Из библиотеки они перешли в парадную гостиную. Де Бреноль остановился перед фотографией, заботливо убранной под стекло и обрамленной крепкой коричневой рамой: старик Ле Перрет, Энсар, он сам и еще пятнадцать сокурсников с глуповатой торжественностью на лицах…
— Вы почти не изменились, — дипломатично заметила Мария.
— Это как посмотреть, — тихо сказал де Бреноль. Ему вдруг особенно стыдно и неуютно стало от творившегося в доме беспорядка, от пыльных статуэток и косо висящих картин.
Когда-то он обставлял «конуру» для себя и для других, заботился равно о красоте и удобстве; даже прибираться после многолюдных застолий бывало в радость. Бывало, к неудовольствию Ша-Буна гости собирались у него и тогда, когда он сам подолгу пропадал в экспедициях. Но мало-помалу эти дружеские встречи прекратились: хотя теперь он редко выезжал из Дарожа и почти все время проводил дома, ему нужно было писать, готовиться к лекциям, выспаться перед важным выступлением… Он все чаще отказывал гостям, и все реже кто-то стучал в его дверь. С немногочисленными оставшимися приятелями он теперь предпочитал встречаться в университетском парке или в городских кафе; встречи эти были редкими и недолгими, потому как он постоянно был занят. По углам разрасталась незамеченная подслеповатым Ша-Буном паутина.
«Я обязательно приведу здесь все в порядок», — обещал себе де Бреноль. — «Я обязательно…»
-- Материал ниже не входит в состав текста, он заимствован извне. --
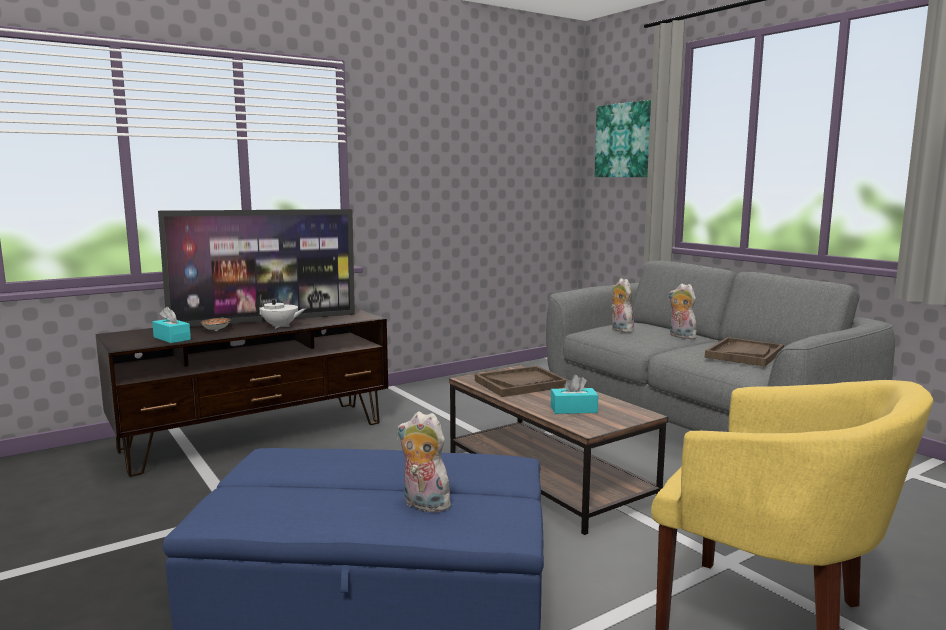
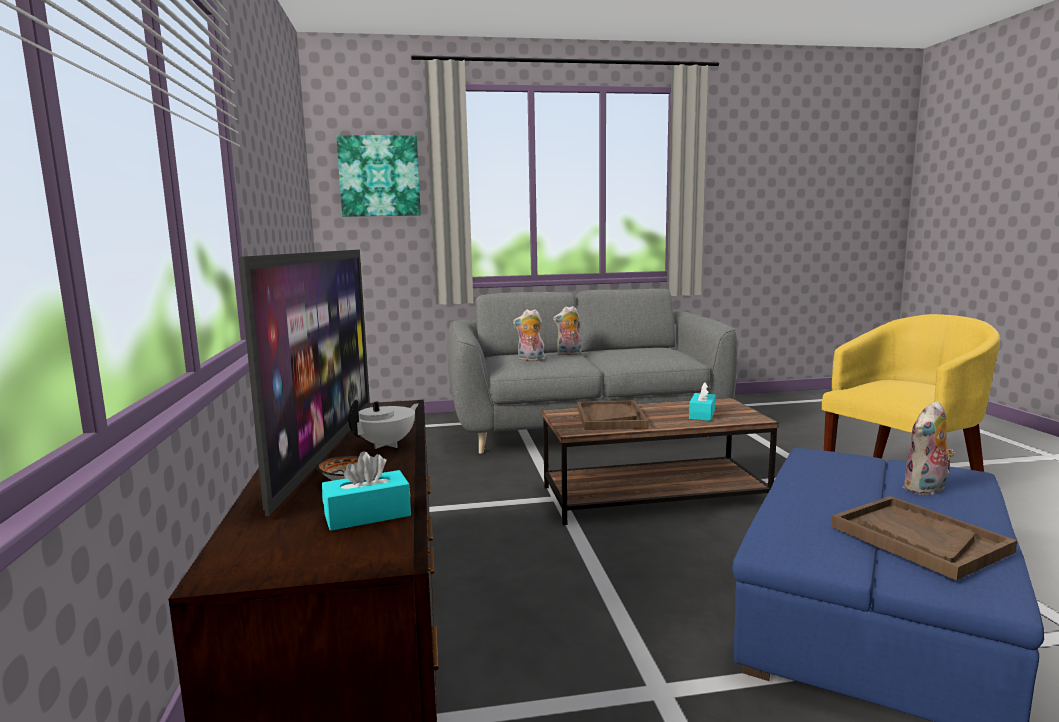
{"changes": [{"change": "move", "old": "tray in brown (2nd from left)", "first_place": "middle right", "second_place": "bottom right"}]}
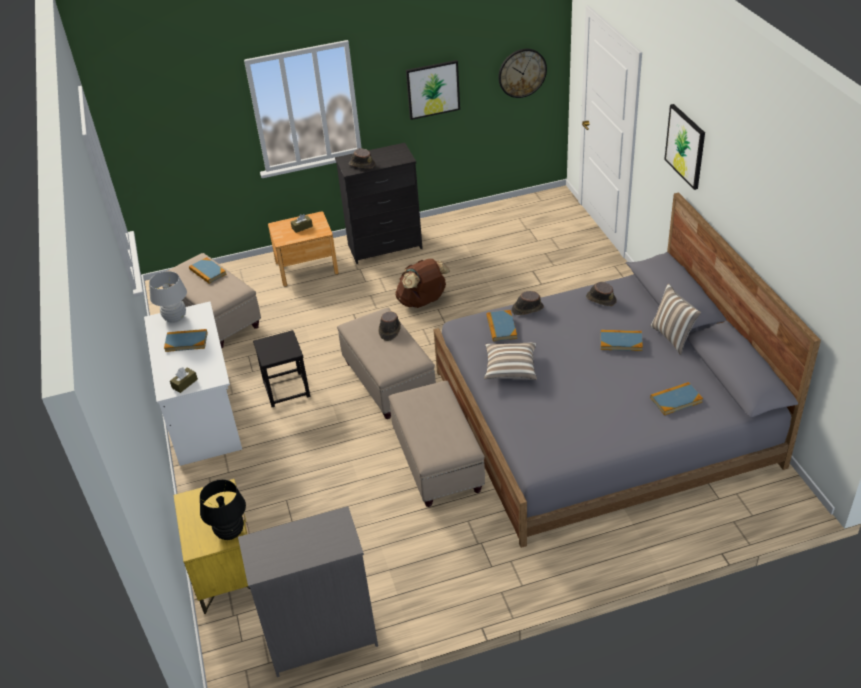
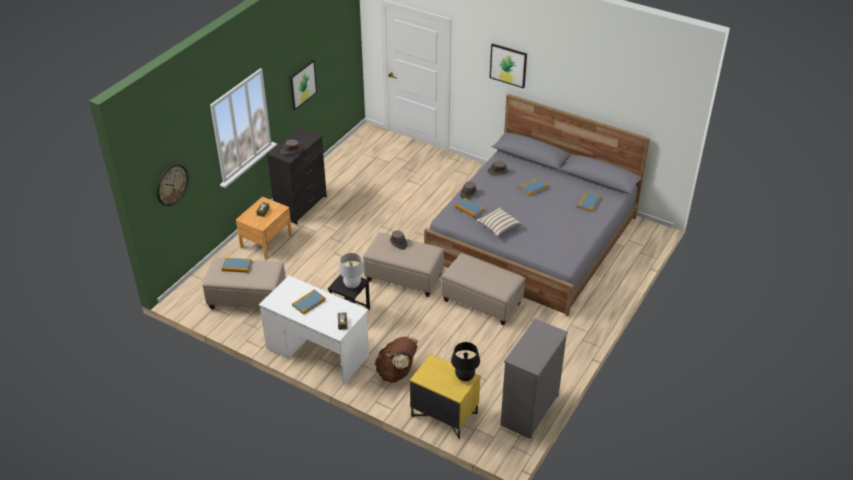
{"changes": [{"change": "move", "old": "table lamp in white", "first_place": "middle left", "second_place": "centre"}, {"change": "move", "old": "backpack in brown", "first_place": "centre", "second_place": "bottom centre"}, {"change": "move", "old": "wall clock", "first_place": "top centre", "second_place": "middle left"}, {"change": "delete", "old": "pillow (2nd from left)", "first_place": "middle right"}]}
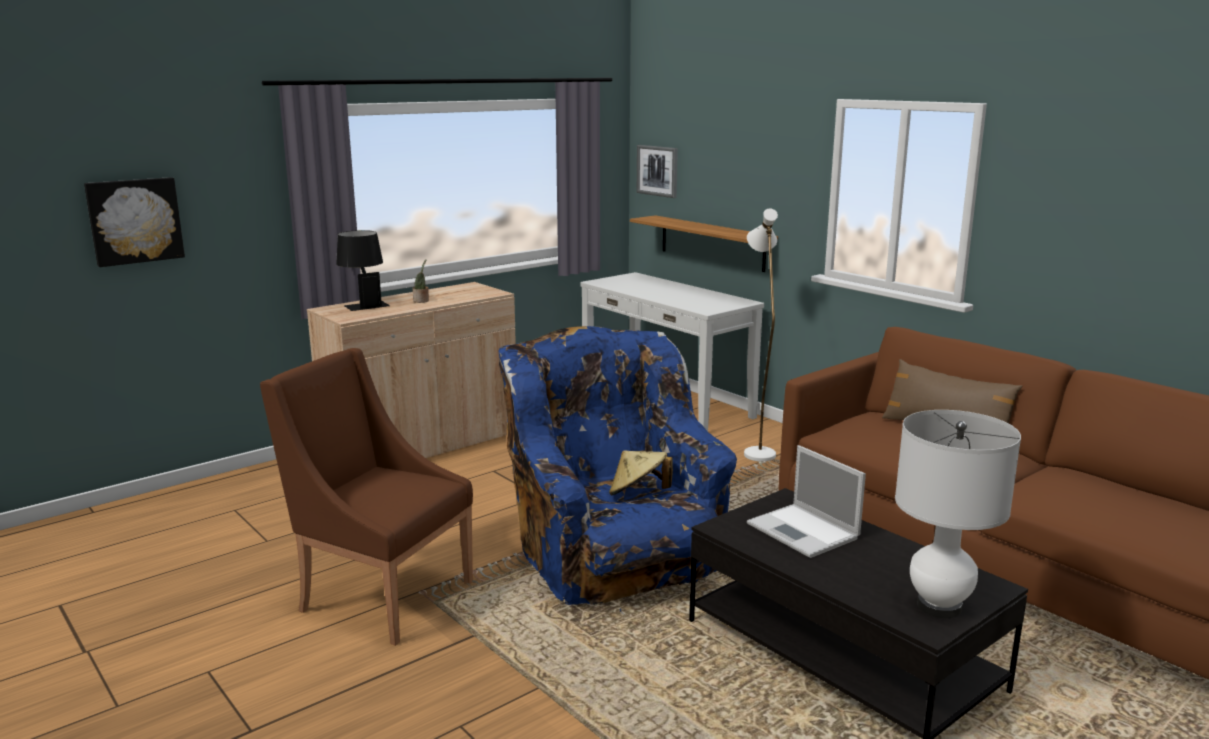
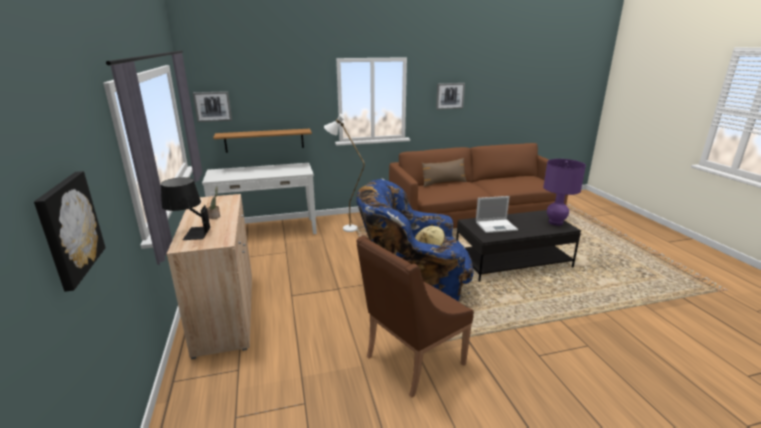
{"changes": [{"change": "recolor", "old": "table lamp in white", "new": "table lamp in purple", "first_place": "bottom right", "second_place": "middle right"}, {"change": "insert", "new": "picture (3rd from left)", "second_place": "top centre"}]}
— О чем вы задумались, мсье Виктор? — В ход его мыслей вновь вторгся голос Марии.
— Ни о чем особенном. — Де Бреноль через силу улыбнулся. — Слышали присловье: «я не волшебник, а только учусь»? Мои студенты, напортачив в чем-нибудь, любят его мне напоминать. Хорошее присловье. Но нам, матерым волкам, уже так не оправдаться… Чем вы занимаетесь, кроме службы в управе, мадам Мария? Чем интересуетесь? Если так подумать — я ведь ничего о вас не знаю.
— Как и я о вас. Только я, боюсь, не смогу рассказать ничего интересного. — Мария улыбнулась в ответ, и улыбка ее тоже вышла не очень-то веселой. — Родители дали мне хорошее образование, но я бросила все ради сцены. Ради театра. Давно же это было! А теперь перевожу современные пьесы с афейского, беру переводы домой. Работаю вечерами, чтобы днем проводить с Дошем больше времени.
— Дош?..
— Мой сын. Если позволите, — после секундной заминки продолжила она, — я бы хотела как-нибудь познакомить его с вами и привести сюда: ему будет интересно.
— Если считаете это уместным — я к вашим услугам.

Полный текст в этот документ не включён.